Going back to the polling, current polls closely mirror the 2020 results if you factor in the assumption that undecided voters will break against Trump and for Biden. That fits a rematch race in a world in which the partisan divide is set in stone.
So far, we haven’t addressed the Electoral College, but I’ll point out here that national horserace polling is almost meaningless in a presidential election. While it’s possible to win a presidential election with a minority of the popular vote (just look at 2000 and 2016), Democrats will be on guard against the possibility. Don’t look for Biden’s 2024 campaign to ignore the Rust Belt like some Democrats I could mention.
Instead, this time it looks as though typical red states will be battlegrounds once again.
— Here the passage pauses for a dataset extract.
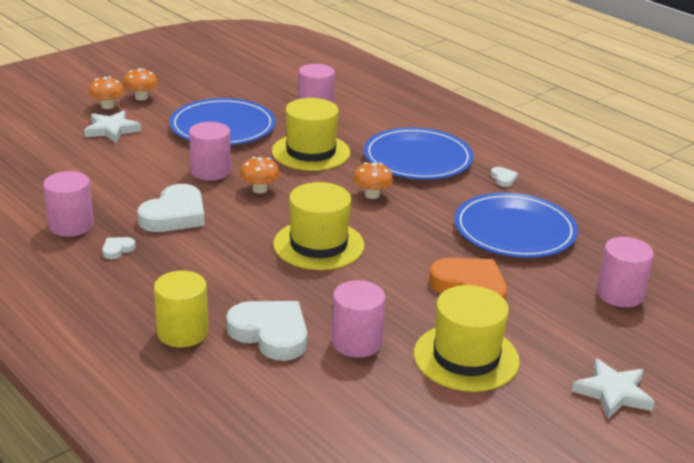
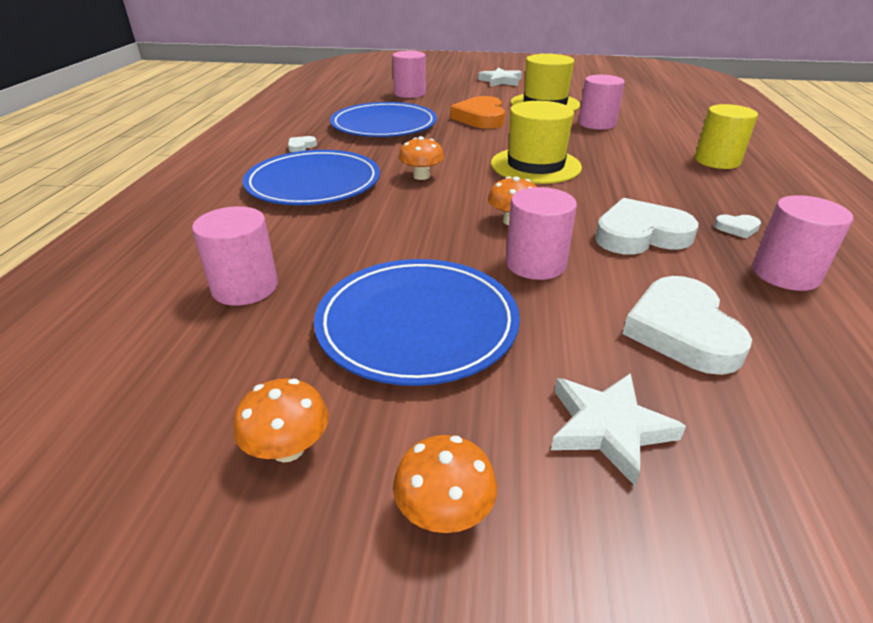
camera: 130 degrees left, 5 degrees up
orange mushroom [89,77,124,109] -> orange mushroom moved to [234,379,329,462]
white heart [226,301,307,361] -> white heart moved to [622,276,752,375]
yellow hat [272,98,350,171] -> none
With the Trump campaign on the defensive in states like Arizona and Georgia, it will be difficult to carry the fight to blue states like Michigan, Pennsylvania, and Wisconsin.
And finally, I have another rule of thumb involving Donald Trump. In my view, the more the public sees of Trump, the less they like him. Despite his presence in the headlines, Trump has been largely out of the public eye. If and when Trump hits the campaign trail in a big way and voters start paying attention, they will remember why they don’t like him and why they fired him four years ago. There is no better campaigner for Joe Biden than Donald Trump. For that reason, Trump’s campaign might actually see a net benefit if he goes to jail (I’m only partly kidding here).
All of the nuts and bolts of the polling and election aside, with more than a year to go there is a lot of water yet to pass under the bridge. There are many more economic reports to be published, many more headlines to be written, and many more surprises for the US and the world to experience. There are many events yet to come that will impact the race.
There is the chance of a wild card that isn’t a Trump conviction that could upend the race. Among the possibilities are health problems that could affect either candidate, economic problems, a new international crisis, or some nightmare as yet undreamed of. If the past few years have taught us anything, it’s to expect the unexpected.
I won’t say categorically that Trump can’t win, but he has an uphill battle. Trump’s negatives are so high and opinions are so hardened against him that it will be very difficult for him to overcome the Never Trump majority in the electorate, even with a zealous following from the Republican MAGA faction. I expect that deficit to show up in polling as the election nears.
SEPTEMBER 11: I didn’t write a special post for September 11, but late in the day, I did have some thoughts that I shared to social media. I’m going to repeat them here:
Looking back, it’s stunning how much #September11 changed course of American history. Without 9/11, you don’t get the wars in Iraq and Afghanistan. Without wars in Iraq and Afghanistan, you don’t get Obama (and maybe not 2008 financial crisis). Without Obama, we don’t get Trump.
It’s tempting to forget events of 22 years ago, but in a very real way, we are still living with fallout from 9/11. And we will be for long time.
9/11 put us a chaotic course that we still haven’t been able to correct.